Substitute "closely" for "carefully" in the data from its first line up to and including the line with "It says 2 h 02 min", leaving everything else unchanged. Give only those lines.

# RECORDS TO PROCESS
────────────────

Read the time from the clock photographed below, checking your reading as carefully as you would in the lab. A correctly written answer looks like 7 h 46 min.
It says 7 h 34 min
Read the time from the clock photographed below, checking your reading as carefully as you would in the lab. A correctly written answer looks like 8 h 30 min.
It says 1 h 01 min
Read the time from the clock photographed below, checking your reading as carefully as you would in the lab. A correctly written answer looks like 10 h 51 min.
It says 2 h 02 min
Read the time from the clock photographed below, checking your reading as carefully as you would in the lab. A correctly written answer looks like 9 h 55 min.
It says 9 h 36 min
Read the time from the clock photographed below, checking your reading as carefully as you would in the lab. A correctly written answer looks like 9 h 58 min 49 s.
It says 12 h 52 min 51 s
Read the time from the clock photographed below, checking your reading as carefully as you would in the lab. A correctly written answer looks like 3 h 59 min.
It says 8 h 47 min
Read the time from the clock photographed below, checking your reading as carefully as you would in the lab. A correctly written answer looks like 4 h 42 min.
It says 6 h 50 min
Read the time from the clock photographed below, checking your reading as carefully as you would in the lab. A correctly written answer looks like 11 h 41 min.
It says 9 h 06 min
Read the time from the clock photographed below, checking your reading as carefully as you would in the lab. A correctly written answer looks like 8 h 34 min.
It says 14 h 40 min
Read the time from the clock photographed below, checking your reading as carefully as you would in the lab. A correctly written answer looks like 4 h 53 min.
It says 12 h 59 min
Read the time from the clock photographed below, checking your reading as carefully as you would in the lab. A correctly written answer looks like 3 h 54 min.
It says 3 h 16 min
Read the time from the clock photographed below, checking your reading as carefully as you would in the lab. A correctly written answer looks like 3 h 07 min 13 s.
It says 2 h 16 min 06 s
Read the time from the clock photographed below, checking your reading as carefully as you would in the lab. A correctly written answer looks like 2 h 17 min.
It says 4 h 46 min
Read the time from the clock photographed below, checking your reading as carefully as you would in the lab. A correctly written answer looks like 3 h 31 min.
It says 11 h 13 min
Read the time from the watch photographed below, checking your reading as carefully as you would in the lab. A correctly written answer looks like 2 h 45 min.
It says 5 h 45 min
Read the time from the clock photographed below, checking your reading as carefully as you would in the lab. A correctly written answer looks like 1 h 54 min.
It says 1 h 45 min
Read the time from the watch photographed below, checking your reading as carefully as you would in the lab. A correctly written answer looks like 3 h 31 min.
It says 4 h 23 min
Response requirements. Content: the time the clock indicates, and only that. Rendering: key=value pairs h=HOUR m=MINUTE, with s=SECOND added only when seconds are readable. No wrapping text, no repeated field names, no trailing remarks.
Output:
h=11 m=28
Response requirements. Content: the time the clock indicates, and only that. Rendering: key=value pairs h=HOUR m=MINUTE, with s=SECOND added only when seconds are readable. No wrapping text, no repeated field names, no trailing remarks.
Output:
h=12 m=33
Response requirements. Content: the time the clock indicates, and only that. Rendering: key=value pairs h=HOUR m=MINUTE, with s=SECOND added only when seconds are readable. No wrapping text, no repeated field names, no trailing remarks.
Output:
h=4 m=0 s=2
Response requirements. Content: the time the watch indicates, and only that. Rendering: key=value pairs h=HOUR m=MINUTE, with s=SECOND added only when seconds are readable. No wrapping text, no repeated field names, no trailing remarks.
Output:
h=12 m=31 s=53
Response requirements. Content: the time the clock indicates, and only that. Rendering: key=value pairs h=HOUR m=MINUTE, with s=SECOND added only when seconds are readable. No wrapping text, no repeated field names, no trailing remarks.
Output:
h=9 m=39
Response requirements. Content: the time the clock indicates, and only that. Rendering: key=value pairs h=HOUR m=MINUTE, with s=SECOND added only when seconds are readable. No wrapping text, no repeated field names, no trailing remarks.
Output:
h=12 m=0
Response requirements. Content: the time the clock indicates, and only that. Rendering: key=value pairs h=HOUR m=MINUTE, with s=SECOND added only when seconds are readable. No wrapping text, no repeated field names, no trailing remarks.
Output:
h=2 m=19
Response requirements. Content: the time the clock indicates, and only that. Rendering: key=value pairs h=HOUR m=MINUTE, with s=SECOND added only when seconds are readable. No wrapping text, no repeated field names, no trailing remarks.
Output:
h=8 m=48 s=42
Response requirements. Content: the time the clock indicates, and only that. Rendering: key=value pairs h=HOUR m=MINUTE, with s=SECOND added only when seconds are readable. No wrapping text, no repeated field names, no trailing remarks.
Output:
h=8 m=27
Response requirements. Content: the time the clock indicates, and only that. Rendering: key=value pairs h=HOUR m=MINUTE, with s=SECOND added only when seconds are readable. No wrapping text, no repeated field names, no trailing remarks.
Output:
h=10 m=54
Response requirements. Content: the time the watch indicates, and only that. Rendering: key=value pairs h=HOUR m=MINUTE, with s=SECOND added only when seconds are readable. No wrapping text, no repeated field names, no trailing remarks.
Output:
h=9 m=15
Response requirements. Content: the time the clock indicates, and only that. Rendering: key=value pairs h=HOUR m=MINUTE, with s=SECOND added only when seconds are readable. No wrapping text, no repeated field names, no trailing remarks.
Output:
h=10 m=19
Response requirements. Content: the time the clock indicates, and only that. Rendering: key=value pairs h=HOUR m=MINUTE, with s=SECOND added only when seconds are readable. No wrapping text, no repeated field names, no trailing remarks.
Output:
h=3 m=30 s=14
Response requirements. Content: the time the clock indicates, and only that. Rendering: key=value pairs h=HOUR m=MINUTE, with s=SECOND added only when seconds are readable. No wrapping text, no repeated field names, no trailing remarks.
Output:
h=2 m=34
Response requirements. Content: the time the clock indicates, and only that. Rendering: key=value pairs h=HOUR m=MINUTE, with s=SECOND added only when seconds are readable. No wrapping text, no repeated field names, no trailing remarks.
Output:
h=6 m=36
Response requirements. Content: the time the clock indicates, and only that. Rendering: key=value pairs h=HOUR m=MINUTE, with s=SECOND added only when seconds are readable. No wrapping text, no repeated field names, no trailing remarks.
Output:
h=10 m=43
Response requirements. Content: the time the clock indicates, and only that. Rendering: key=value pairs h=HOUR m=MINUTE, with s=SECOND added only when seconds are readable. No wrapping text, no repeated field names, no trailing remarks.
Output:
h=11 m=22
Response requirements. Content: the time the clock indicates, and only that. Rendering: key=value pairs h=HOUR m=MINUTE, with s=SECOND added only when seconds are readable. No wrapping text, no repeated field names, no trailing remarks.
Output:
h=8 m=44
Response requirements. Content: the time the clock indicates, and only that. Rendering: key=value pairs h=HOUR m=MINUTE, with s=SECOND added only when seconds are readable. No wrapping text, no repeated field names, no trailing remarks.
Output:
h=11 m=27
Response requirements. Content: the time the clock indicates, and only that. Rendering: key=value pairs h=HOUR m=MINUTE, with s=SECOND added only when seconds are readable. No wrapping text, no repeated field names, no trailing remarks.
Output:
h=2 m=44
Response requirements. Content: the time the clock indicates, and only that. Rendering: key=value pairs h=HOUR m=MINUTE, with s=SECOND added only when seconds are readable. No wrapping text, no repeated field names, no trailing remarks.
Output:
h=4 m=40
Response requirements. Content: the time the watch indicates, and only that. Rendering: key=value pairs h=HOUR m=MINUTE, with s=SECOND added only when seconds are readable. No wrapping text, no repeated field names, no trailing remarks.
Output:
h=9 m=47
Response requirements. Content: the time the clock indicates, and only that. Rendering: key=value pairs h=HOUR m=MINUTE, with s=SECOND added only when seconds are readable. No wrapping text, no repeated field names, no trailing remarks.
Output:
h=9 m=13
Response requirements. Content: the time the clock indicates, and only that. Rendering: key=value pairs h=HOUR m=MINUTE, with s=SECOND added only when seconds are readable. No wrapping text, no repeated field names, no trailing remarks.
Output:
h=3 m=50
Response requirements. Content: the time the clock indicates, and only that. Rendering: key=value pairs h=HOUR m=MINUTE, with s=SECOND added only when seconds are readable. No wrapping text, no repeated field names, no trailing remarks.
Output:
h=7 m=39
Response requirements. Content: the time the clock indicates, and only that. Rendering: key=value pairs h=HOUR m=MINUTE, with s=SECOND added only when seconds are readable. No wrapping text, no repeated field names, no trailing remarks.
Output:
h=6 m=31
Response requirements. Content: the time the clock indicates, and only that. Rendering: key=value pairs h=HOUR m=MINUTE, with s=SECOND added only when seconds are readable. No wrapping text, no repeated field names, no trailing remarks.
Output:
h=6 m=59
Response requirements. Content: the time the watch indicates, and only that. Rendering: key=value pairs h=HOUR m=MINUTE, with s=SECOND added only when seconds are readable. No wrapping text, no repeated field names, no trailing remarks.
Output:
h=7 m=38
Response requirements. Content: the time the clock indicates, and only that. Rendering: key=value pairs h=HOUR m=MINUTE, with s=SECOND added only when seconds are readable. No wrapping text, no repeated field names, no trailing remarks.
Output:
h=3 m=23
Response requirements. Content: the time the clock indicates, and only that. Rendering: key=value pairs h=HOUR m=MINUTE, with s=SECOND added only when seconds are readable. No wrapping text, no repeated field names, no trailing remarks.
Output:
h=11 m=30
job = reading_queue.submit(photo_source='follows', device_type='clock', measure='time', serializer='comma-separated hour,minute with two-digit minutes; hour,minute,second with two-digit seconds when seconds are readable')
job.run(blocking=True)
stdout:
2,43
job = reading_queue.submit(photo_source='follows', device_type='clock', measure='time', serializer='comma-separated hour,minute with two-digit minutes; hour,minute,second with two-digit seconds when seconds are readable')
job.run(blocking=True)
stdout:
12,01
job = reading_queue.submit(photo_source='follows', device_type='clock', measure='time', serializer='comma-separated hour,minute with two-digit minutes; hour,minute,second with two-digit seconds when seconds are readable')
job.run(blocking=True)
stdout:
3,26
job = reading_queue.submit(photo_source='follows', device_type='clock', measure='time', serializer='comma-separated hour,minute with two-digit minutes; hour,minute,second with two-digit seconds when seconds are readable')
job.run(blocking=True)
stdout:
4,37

────────────────

# WRITTEN ANSWER
Read the time from the clock photographed below, checking your reading as closely as you would in the lab. A correctly written answer looks like 7 h 46 min.
It says 7 h 34 min
Read the time from the clock photographed below, checking your reading as closely as you would in the lab. A correctly written answer looks like 8 h 30 min.
It says 1 h 01 min
Read the time from the clock photographed below, checking your reading as closely as you would in the lab. A correctly written answer looks like 10 h 51 min.
It says 2 h 02 min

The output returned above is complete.